Она говорила все быстрее, все бессвязнее, и взгляд ее мне не нравился: она уже не вглядывалась в экран, ожидая увидеть там хоть кого-нибудь, теперь ее глаза бесцельно блуждали.
Вдруг она вскочила, так резко, что визор накренился, и теперь я видел комнату в каком-то диком, искаженном ракурсе.
— Кто открыл дверь?! — услышал я отчаянный крик женщины. — Кто открыл? Они же войдут! Они войдут! Наташа!

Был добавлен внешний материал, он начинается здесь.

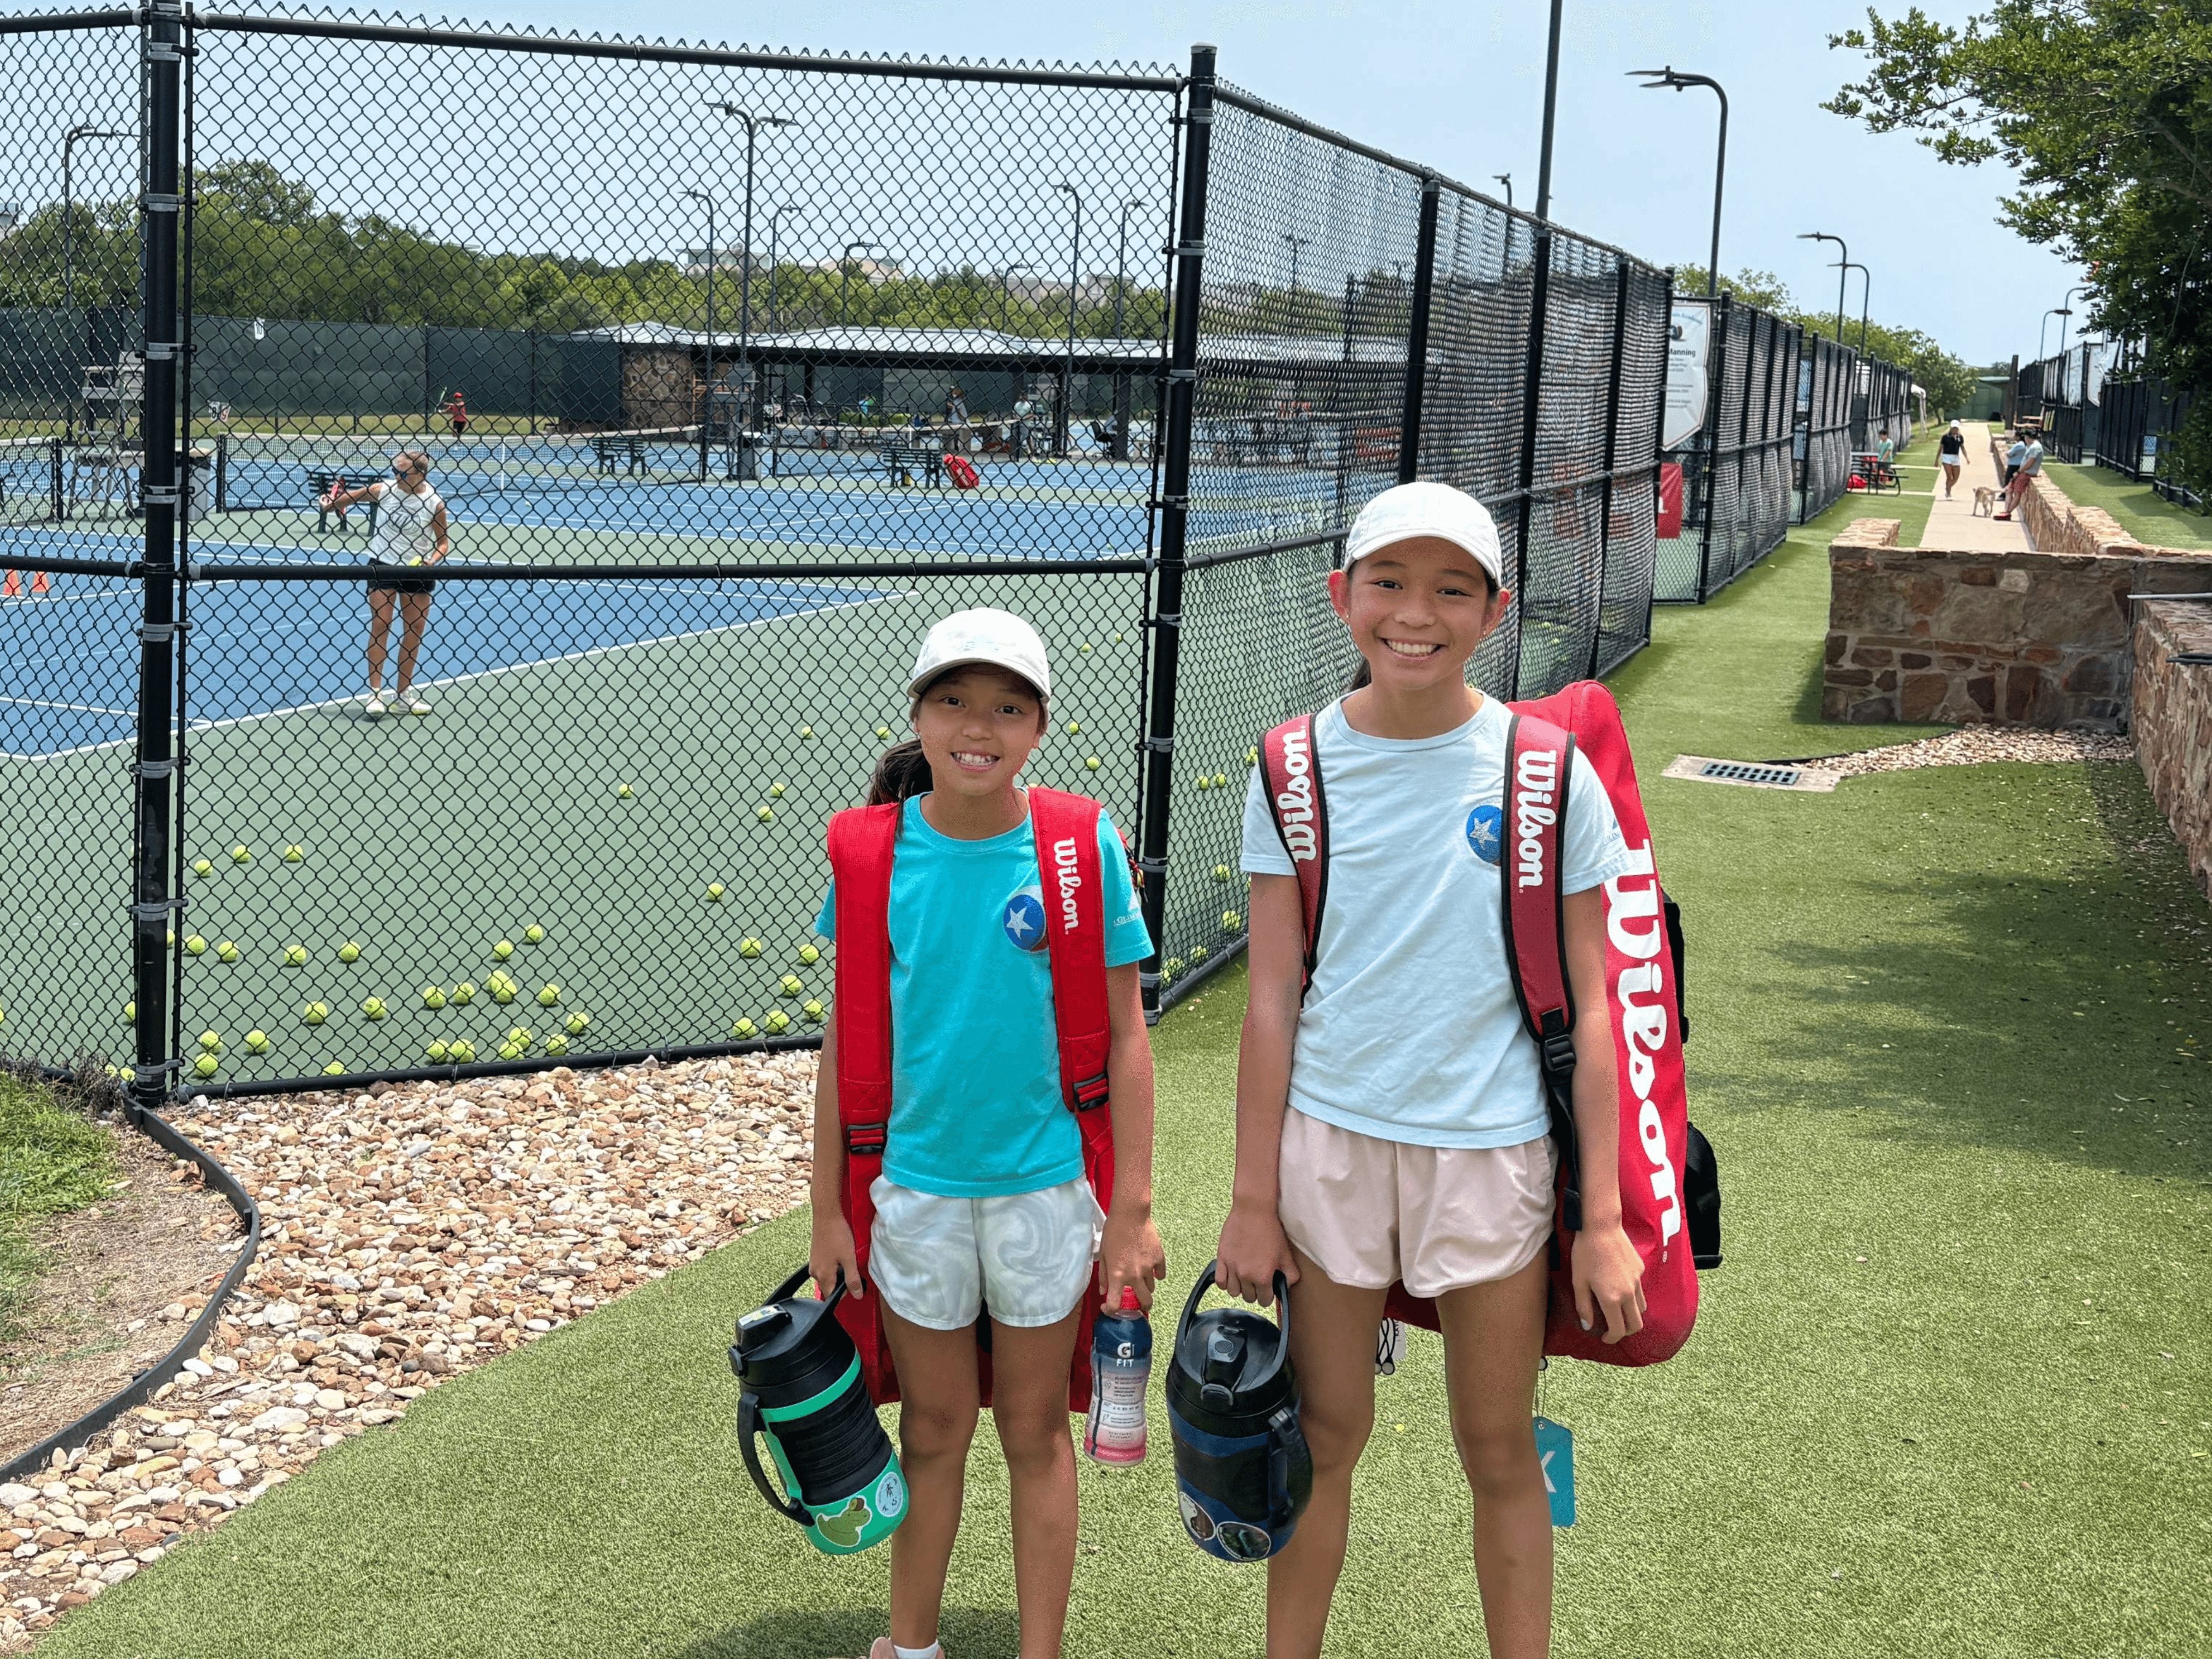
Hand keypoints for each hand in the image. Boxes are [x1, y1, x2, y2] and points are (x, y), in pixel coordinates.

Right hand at [810, 1211, 860, 1300]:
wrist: (826, 1215)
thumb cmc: (838, 1235)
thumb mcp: (849, 1259)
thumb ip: (853, 1279)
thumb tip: (857, 1296)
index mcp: (823, 1276)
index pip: (832, 1297)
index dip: (845, 1293)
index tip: (854, 1282)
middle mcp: (815, 1273)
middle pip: (829, 1287)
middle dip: (841, 1283)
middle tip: (852, 1268)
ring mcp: (813, 1264)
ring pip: (827, 1277)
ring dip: (838, 1273)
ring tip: (847, 1259)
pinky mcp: (815, 1256)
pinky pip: (824, 1268)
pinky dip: (833, 1265)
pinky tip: (840, 1254)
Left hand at [1100, 1206, 1166, 1313]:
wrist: (1130, 1215)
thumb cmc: (1113, 1233)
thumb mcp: (1103, 1254)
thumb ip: (1103, 1275)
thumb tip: (1103, 1290)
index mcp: (1117, 1276)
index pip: (1115, 1304)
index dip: (1111, 1310)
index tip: (1109, 1308)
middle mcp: (1134, 1276)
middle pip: (1145, 1302)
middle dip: (1143, 1307)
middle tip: (1141, 1304)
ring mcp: (1149, 1268)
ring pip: (1152, 1287)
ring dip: (1146, 1286)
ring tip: (1142, 1277)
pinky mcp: (1159, 1259)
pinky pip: (1160, 1273)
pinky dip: (1156, 1273)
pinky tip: (1151, 1267)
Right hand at [1215, 1198, 1298, 1306]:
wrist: (1253, 1210)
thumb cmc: (1270, 1230)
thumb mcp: (1286, 1254)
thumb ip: (1290, 1274)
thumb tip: (1287, 1287)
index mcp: (1263, 1276)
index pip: (1264, 1300)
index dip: (1268, 1296)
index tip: (1268, 1289)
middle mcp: (1246, 1275)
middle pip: (1248, 1298)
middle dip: (1255, 1292)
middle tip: (1258, 1282)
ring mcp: (1232, 1267)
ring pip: (1234, 1292)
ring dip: (1240, 1288)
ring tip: (1245, 1278)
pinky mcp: (1222, 1258)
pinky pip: (1220, 1282)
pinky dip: (1225, 1282)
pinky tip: (1232, 1276)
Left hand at [1570, 1219, 1645, 1343]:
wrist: (1601, 1227)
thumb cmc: (1585, 1253)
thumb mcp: (1578, 1282)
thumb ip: (1584, 1307)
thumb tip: (1588, 1326)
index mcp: (1611, 1299)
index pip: (1618, 1330)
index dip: (1612, 1339)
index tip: (1605, 1338)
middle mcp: (1628, 1293)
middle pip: (1636, 1324)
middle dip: (1626, 1332)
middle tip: (1614, 1329)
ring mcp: (1637, 1281)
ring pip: (1642, 1308)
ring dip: (1632, 1315)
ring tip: (1618, 1310)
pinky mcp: (1640, 1269)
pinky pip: (1641, 1290)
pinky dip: (1633, 1296)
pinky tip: (1621, 1287)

Визор теперь показывал лестницу, ведущую на второй этаж, и я увидел, как она взбегает по ней, оглядываясь на ходу. Я впился в экран, надеясь увидеть ее преследователей, но никто не появился, лишь какие-то туманные пятна проплыли по экрану, ухудшив изображение. Несколько секунд ничего не происходило, затем откуда-то сверху — с галереи, часть которой была мне видна, — начали падать различные предметы: лампа, стул, одежда. А затем — упала женщина. Высота была небольшая, она не могла разбиться насмерть, но наверняка сильно расшиблась. Упав, она осталась лежать неподвижно. Потом вниз по лестнице сбежала девочка лет пяти. Она подбежала к матери и стала тормошить ее, потом бросилась куда-то в сторону и скрылась из виду. Потом вся комната резко ушла вниз, на миг я увидел галерею, потолок, по экрану пошел зигзаг — и он погас.